A column is a vertical entity in a table that contains all information associated with a specific field in a table. For example, a column in the PRODUCTS_TBL having to do with the product description would consist of the following:
WITCHES COSTUME PLASTIC PUMPKIN 18 INCH FALSE PARAFFIN TEETH LIGHTED LANTERNS ASSORTED COSTUMES CANDY CORN PUMPKIN CANDY PLASTIC SPIDERS ASSORTED MASKS
This column is based on the field PROD_DESC, the product description. A column pulls information about a certain field from every record within a table.
The Primary Key
A primary key is a column that makes each row of data in the table unique in a relational database. The primary key in the PRODUCTS_TBL table is PROD_ID, which is typically initialized during the table creation process. The nature of the primary key is to ensure that all product identifications are unique, so that each record in the PRODUCTS_TBL table has its own PROD_ID. Primary keys alleviate the possibility of a duplicate record in a table and are used in other ways, which you read about in Hour 3.
A NULL Value
NULL is the term used to represent a missing value. A NULL value in a table is a value in a field that appears to be blank. A field with a NULL value is a field with no value. It is very important to understand that a NULL value is different from a zero value or a field that contains spaces. A field with a NULL value is one that has been left blank during record creation. Notice that in the EMPLOYEE_TBL table, not every employee has a middle initial. Those records for employees who do not have an entry for middle initial signify a NULL value.

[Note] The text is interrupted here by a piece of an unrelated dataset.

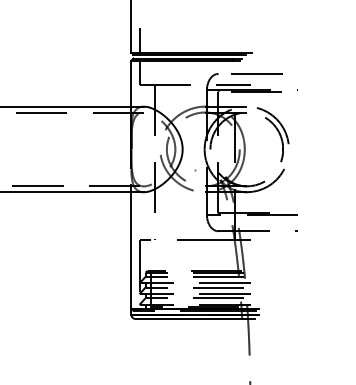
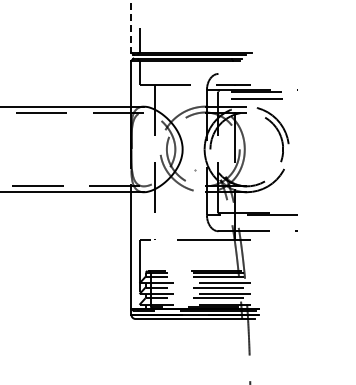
line at (131, 26): solid -> dashed
line at (256, 73) position: (256, 73) -> (256, 98)
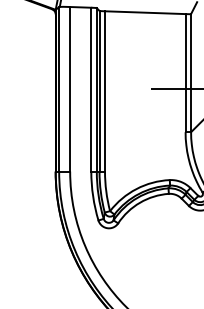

Additional table elements are discussed in detail during the next two hours.
Examples and Exercises Used in This Book
As stated before, most of the examples used in this book were generated using Oracle. This was done for several reasons: consistency, the popularity of the Oracle database, and Oracle's high compliance to the ANSI SQL-99 standard.

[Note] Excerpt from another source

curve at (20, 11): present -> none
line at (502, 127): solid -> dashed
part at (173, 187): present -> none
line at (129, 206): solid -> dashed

Many exercises in this book use Oracle examples. We have also included exercises for as much of the book as possible using MySQL. We decided to use MySQL in this edition for exercises because MySQL is open source and may be freely distributed, whereas Oracle is not. MySQL is popular, easy to download, and easy to install. MySQL is available for most operating system platforms, including Windows and Linux. Note that because MySQL is not as compliant to the SQL-99 standard as Oracle, MySQL exercises may be somewhat limited in some hours of instruction. Due to MySQL's lack of compliance to several parts of the SQL standard, we have opted to keep our Oracle examples.